■ **Data to examine**

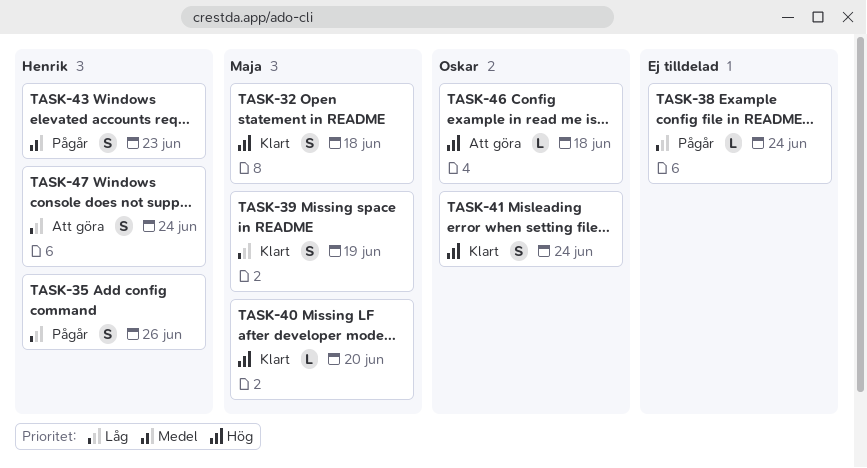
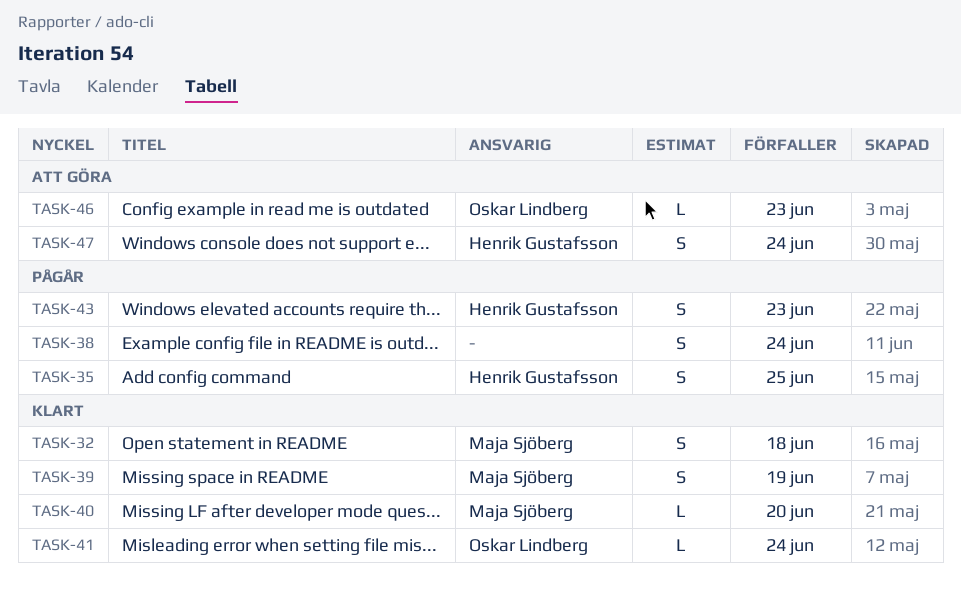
TASK-35, due: Jun 26 -> Jun 25
TASK-38, estimate: L -> S
TASK-41, estimate: S -> L
TASK-46, due: Jun 18 -> Jun 23

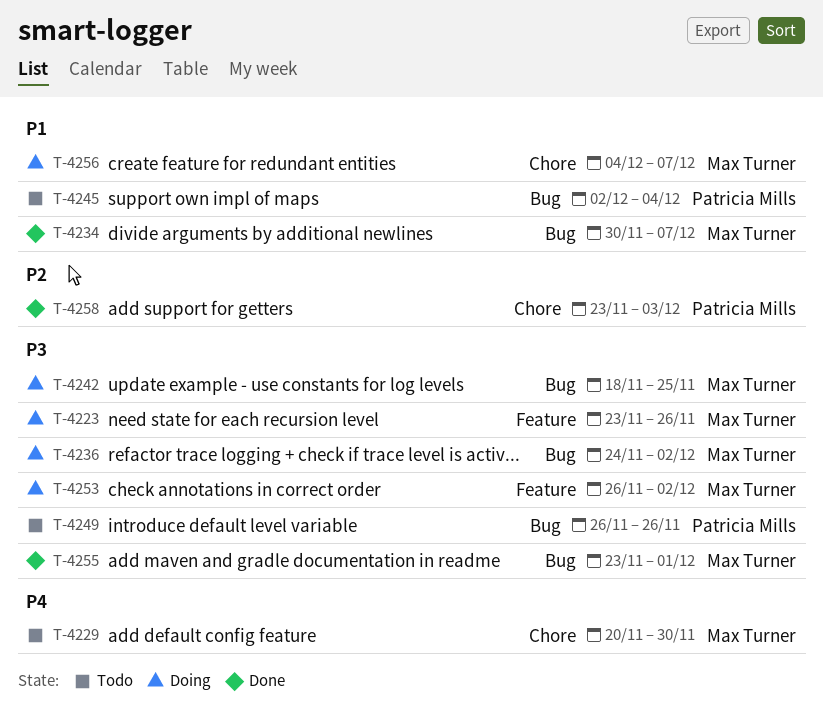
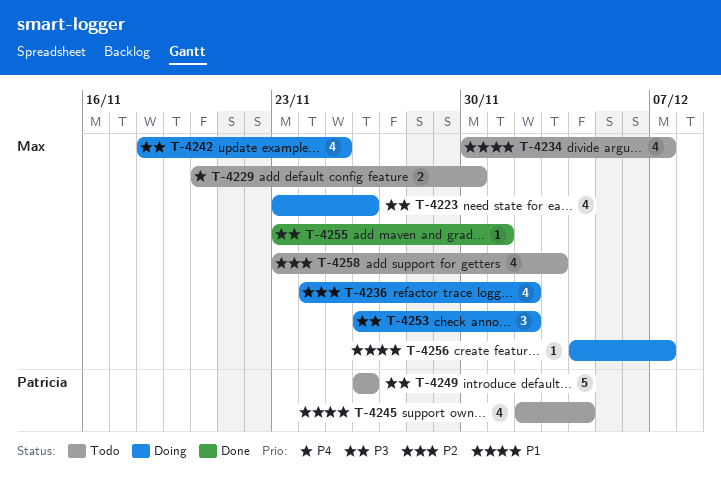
T-4234, status: Done -> Todo
T-4236, priority: P3 -> P2
T-4258, status: Done -> Todo
T-4258, owner: Patricia Mills -> Max Turner

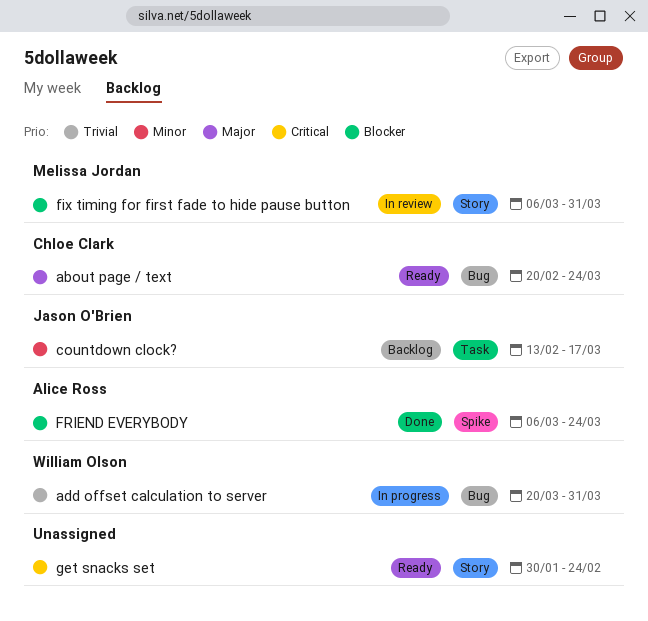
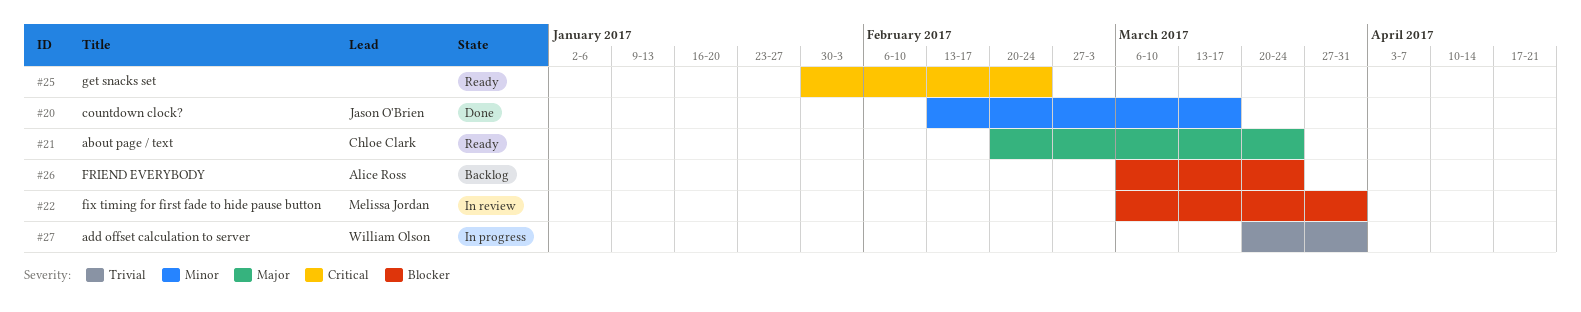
countdown clock?, status: Backlog -> Done
FRIEND EVERYBODY, status: Done -> Backlog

■ **What you should do**
When the word "TASK" shows up in a line of the entries, report that line.

■ **Exercise response**
TASK-35, due: Jun 26 -> Jun 25
TASK-38, estimate: L -> S
TASK-41, estimate: S -> L
TASK-46, due: Jun 18 -> Jun 23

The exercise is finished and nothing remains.